Lord willing, I am planing to return to Romania in 2019. We need your help in further supporting and sustaining anti-trafficking work in the Western part of the country. We prayerfully hope to put together a team of Christians (3-4 people) from North America that will be able to come and hold a sewing/crafts camp in Romania in the summer of 2019. Would you respond to God's call by saying, "Here am I. Send me”? (Is.6:8).

Friday, September 7, 2018

Sold Out to Missions: Summer 2018 in Romania and Moldova (Part 2)

From Timisoara (Romania), Richard, Linda and I took a flight to Chisinau, Moldova via Bucharest, Romanian capital. It was interesting that right during the time when we were in Romania, huge crowds of people in Bucharest and other Romanian cities were protesting against the current government. The protests in Bucharest turned violent with close to 400 people injured. We tried to understand the situation in Romania. From the news and conversations with Romanian Christian friends, we learned that the level of corruption in the country is very high, and the national treasury is empty because of uncontrolled spending by those in power. So, it looked like 29 years after the anti-Communist revolution, Romanians again decided to take to the streets. We did not know what the outcome of the protests would be and were concerned that this might interfere with our travel plans, but the Lord was with us and granted us safety in travels.

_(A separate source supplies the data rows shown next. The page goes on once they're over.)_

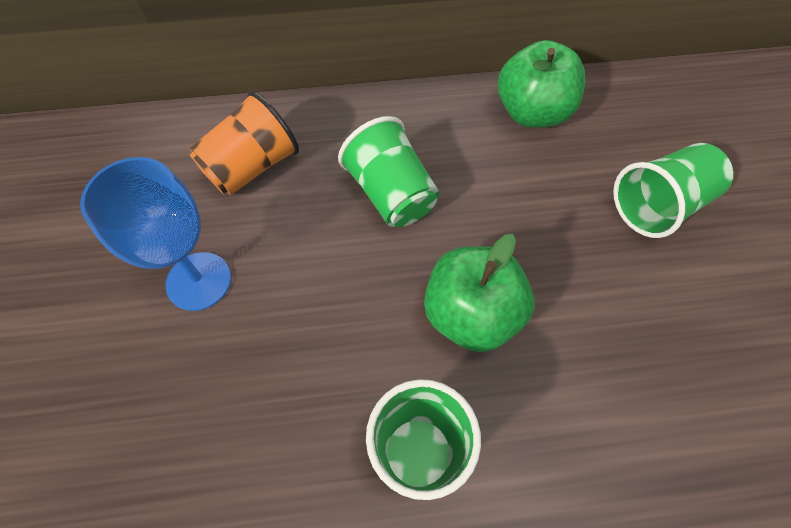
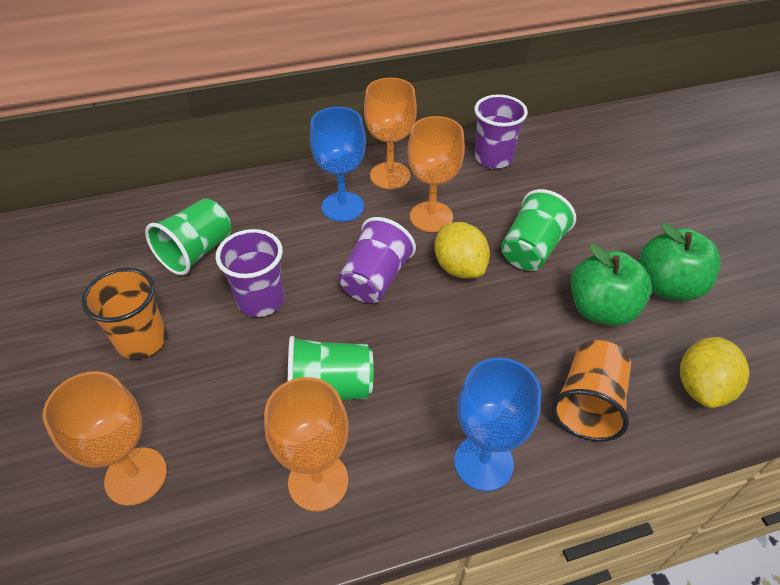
blue goblet: [80,157,231,311] = 1 -> [310,107,366,222] [454,358,541,491] = 2
orange cup: [190,91,299,195] = 1 -> [82,268,167,359] [552,340,631,442] = 2
orange goblet: none = 0 -> [43,371,167,506] [264,377,349,511] [364,78,417,189] [408,116,465,232] = 4
purple cup: none = 0 -> [216,229,284,317] [339,217,416,303] [474,95,528,169] = 3
yellow lemon: none = 0 -> [434,222,490,279] [680,337,749,408] = 2

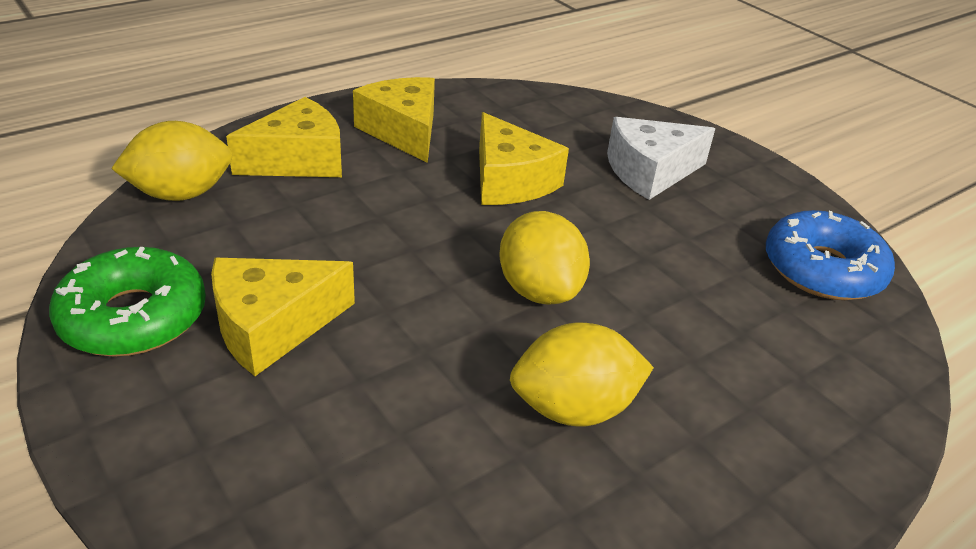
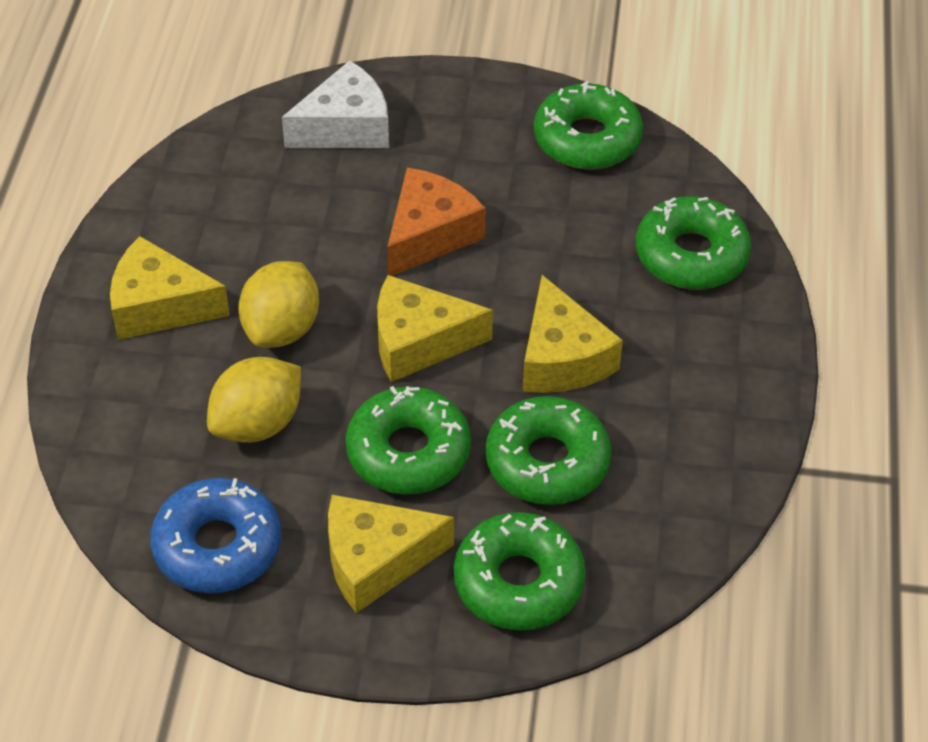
green donut: [49,247,206,356] = 1 -> [346,386,471,495] [454,512,586,631] [486,396,611,505] [534,81,643,169] [636,196,751,290] = 5
orange cheese: none = 0 -> [387,168,486,276] = 1
yellow lemon: [111,121,233,201] [499,211,590,305] [510,323,654,427] = 3 -> [207,357,301,443] [238,261,319,348] = 2

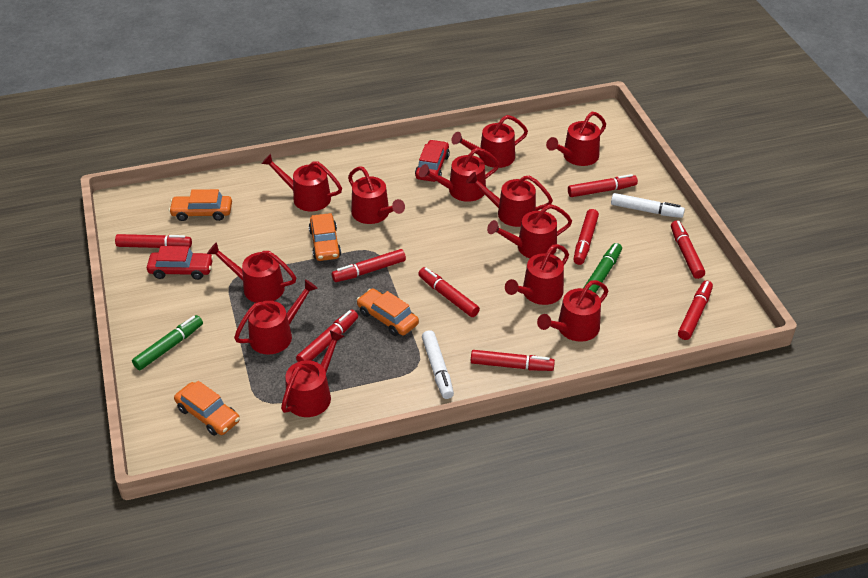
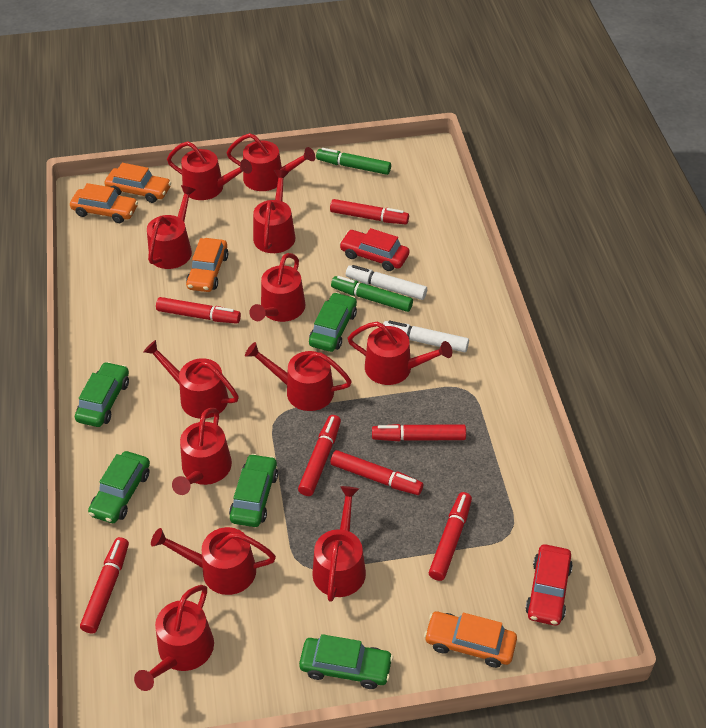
green car: none = 0 -> [75,362,129,427] [88,451,150,523] [229,454,278,527] [299,634,393,689] [309,292,357,352] = 5
red marker: [115,234,192,248] [296,310,358,362] [332,249,406,282] [418,267,480,317] [471,350,555,371] [568,174,638,197] [573,209,599,265] [671,220,705,279] [678,280,713,340] = 9 -> [80,537,129,634] [156,297,241,324] [298,415,341,496] [330,199,409,224] [330,450,423,495] [372,424,466,441] [429,492,472,581] = 7

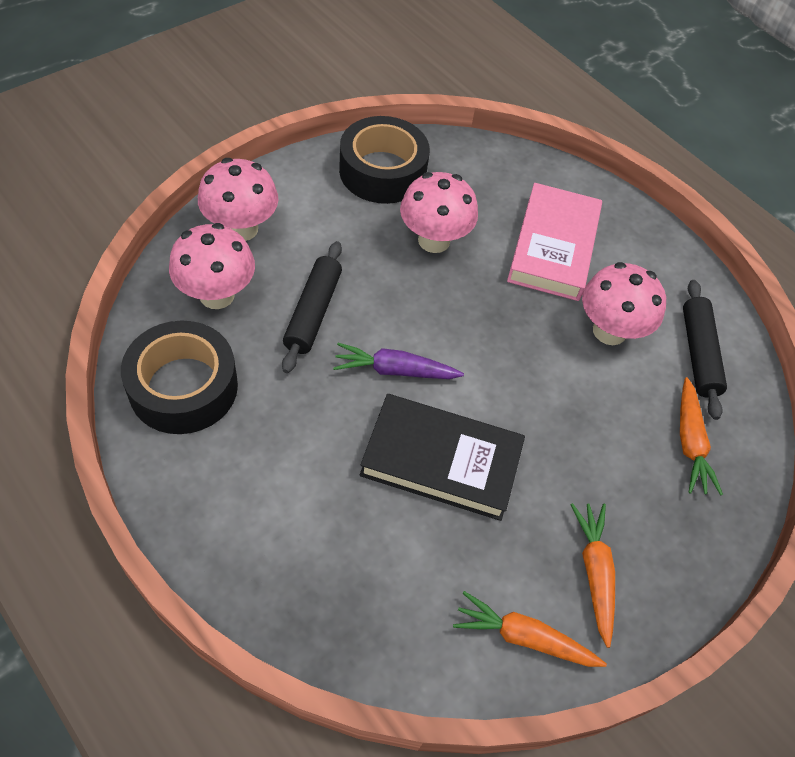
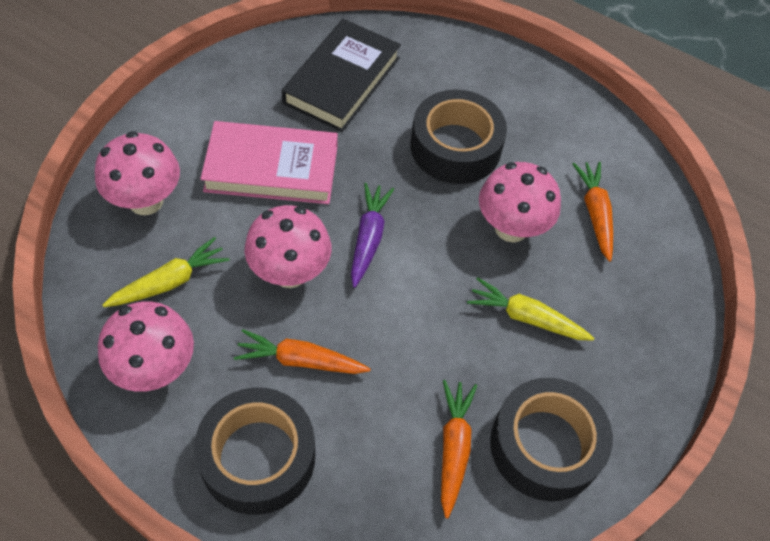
black rolling pin: [282,241,342,373] [683,280,727,420] = 2 -> none = 0
black tape: [121,320,238,434] [339,116,430,204] = 2 -> [194,387,315,515] [410,90,507,184] [490,378,613,501] = 3
yellow carrot: none = 0 -> [103,237,230,307] [467,278,594,341] = 2

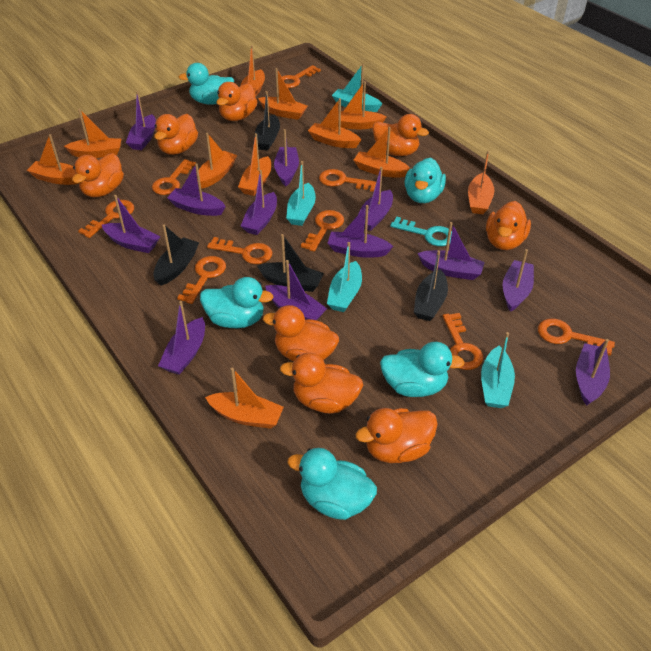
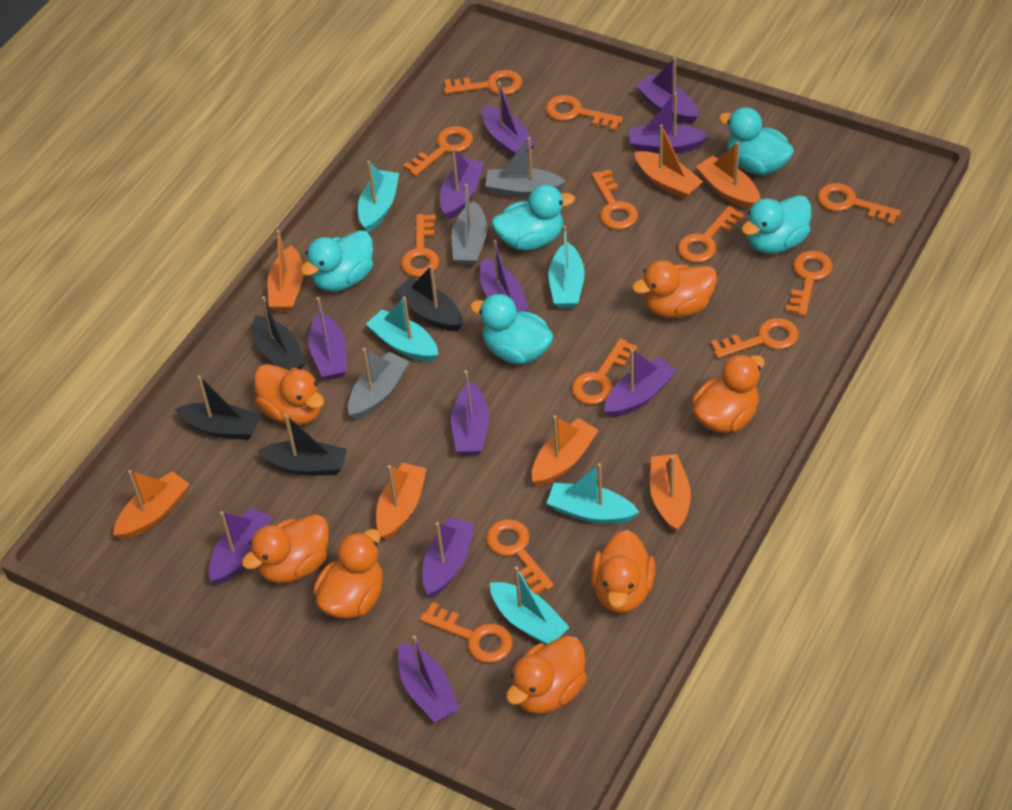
grey boat: none = 0 -> [348,348,410,420] [451,184,487,266] [485,137,566,198] = 3
orange boat: [27,134,79,185] [64,109,121,158] [197,133,237,189] [205,368,284,429] [238,133,271,196] [240,45,265,97] [258,68,308,120] [308,98,361,148] [338,81,386,129] [354,127,411,178] [468,150,494,214] = 11 -> [113,470,190,540] [267,230,304,311] [376,463,427,540] [532,415,599,486] [635,124,703,199] [650,454,691,532] [696,142,760,209] = 7
orange duck: [72,153,124,197] [154,114,198,155] [216,82,258,121] [263,305,339,361] [280,353,363,414] [356,408,438,463] [372,114,429,156] [486,201,531,250] = 8 -> [242,514,329,583] [254,364,324,426] [313,529,383,619] [506,636,587,714] [591,530,655,613] [632,260,717,318] [692,354,765,433] = 7
orange key: [78,200,134,238] [152,159,196,195] [177,256,226,304] [207,237,273,264] [282,65,321,88] [301,210,344,252] [319,169,376,192] [443,313,483,370] [538,318,615,356] = 9 -> [401,214,439,277] [403,126,473,176] [420,602,513,663] [444,70,522,95] [486,519,554,595] [545,95,623,131] [572,338,638,405] [591,169,638,230] [677,206,744,263] [710,318,799,359] [786,251,833,316] [817,183,901,225] = 12
purple boat: [102,195,160,253] [126,91,156,150] [158,301,205,375] [167,164,226,216] [241,170,277,235] [265,260,327,320] [274,129,299,187] [327,205,393,258] [359,167,393,231] [417,222,485,280] [503,249,534,312] [576,339,610,406] = 12 -> [209,508,273,584] [308,297,347,380] [398,635,459,722] [422,517,475,597] [440,148,484,220] [451,370,489,455] [480,240,529,312] [482,82,536,156] [604,349,677,418] [630,92,709,154] [635,57,698,124] = 11
turquoise boat: [286,161,316,226] [327,242,362,312] [332,64,382,112] [481,332,515,408] = 4 -> [358,161,399,233] [366,296,438,362] [490,566,570,645] [547,463,639,524] [548,226,585,308] = 5
turquoise key: [390,217,452,246] = 1 -> none = 0

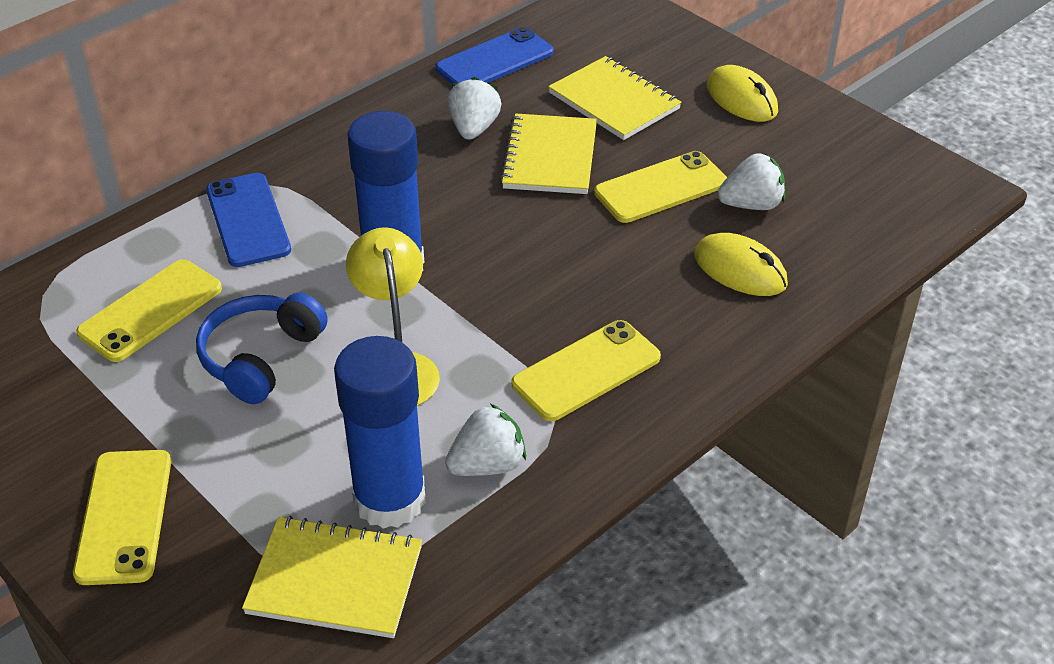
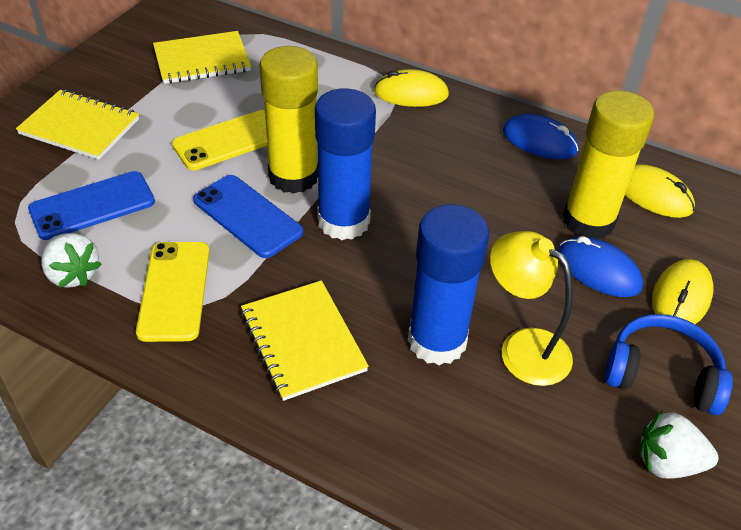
blue mouse: none = 0 -> [503,114,578,159] [558,236,643,297] = 2
white strawberry: [445,404,526,476] [447,77,502,140] [717,153,785,210] = 3 -> [41,233,102,288] [638,410,719,479] = 2
yellow glue stick: none = 0 -> [259,46,318,194] [563,90,654,239] = 2
yellow mouse: [694,233,788,296] [707,65,778,122] = 2 -> [374,69,449,107] [625,164,695,218] [652,259,713,324] = 3
yellow phone: [73,450,171,585] [76,259,222,362] [512,320,661,421] [594,151,727,223] = 4 -> [136,242,210,342] [172,110,267,170] = 2

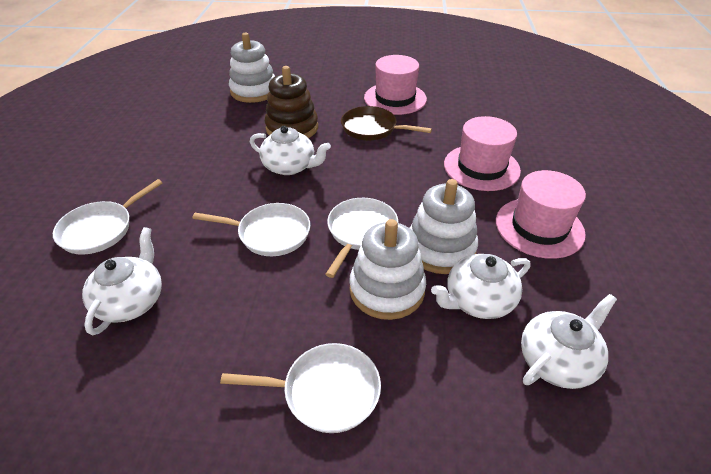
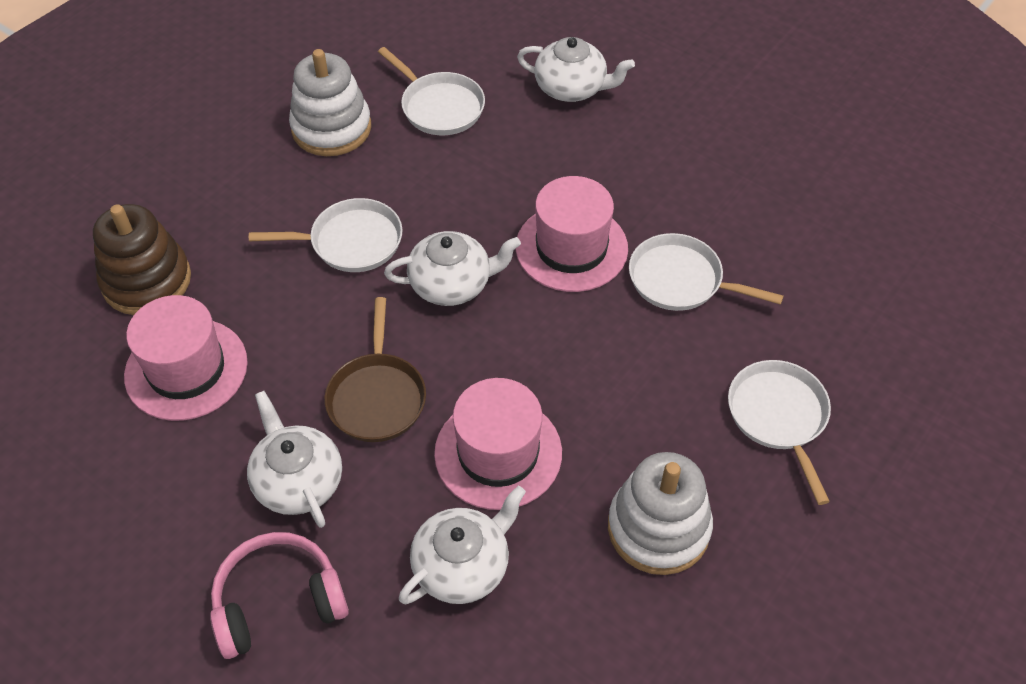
pink headphones: none = 0 -> [210,532,349,659] = 1
white stacking toy: [229,33,275,103] [349,219,426,320] [410,179,478,274] = 3 -> [289,49,371,156] [608,452,713,575] = 2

In Moldova, our primary purpose was: teaching pastors, missionaries and church leaders on "Biblical Perspective on Integrity, Time and Finance Management” as a part of our Leadership College program as well as reaching out to women that do not know Christ and encouraging Christian women in their walk with the Lord. So many women in Moldova deal with domestic violence and alcoholism of their husbands. They welcomed the time of instruction and fellowship from with Linda W., their sister in Christ from America.

Two cohorts of Christian leaders, both young and experienced ones, in Moldova's capital and in Southern Turkish-speaking region of the country had an opportunity to hear Richard W. teach on the important subjects of integrity, financial responsibility and proper time management.

A., 30, one of the Moldovan Baptist youth ministers shared with me after the seminar, “I was delighted to be a part of the seminar organized by Turlac Mission. The teaching on time management was very helpful. We, Moldovans, are not time-oriented people. We value relationships a lot but often waste each other’s time by not keeping our word and coming late to meetings and events. I also learned some principles of budgeting, which will help me plan my family’s and church’s budget.”

Linda W. taught teenage girls in Komrat and women in Chisinau on the “Meaning of Joy in Christian Life.” She shared with women two important principles that can help every Christian to keep joy alive in their lives: “Control the controllable and leave the uncontrollable to God.”

M., 50 from Chisinau that attended Linda’s seminar shared, “In Moldova, we often fail to have joy in Christian life because we look at our tough circumstances and up not to God. I was reminded that in God we find our real joy. We walk with Him daily, and He helps us overcome problems.”

As we parted with Richard and Linda at the Chisinau Airport, my heart was full of gratitude for their impact upon lives of Romanians and Moldovans. There is nothing more precious in our relationships as Christians than doing the Lord's work together. I hope that we can take more friends of our ministry on mission trips so that you also can experience the joy of missions!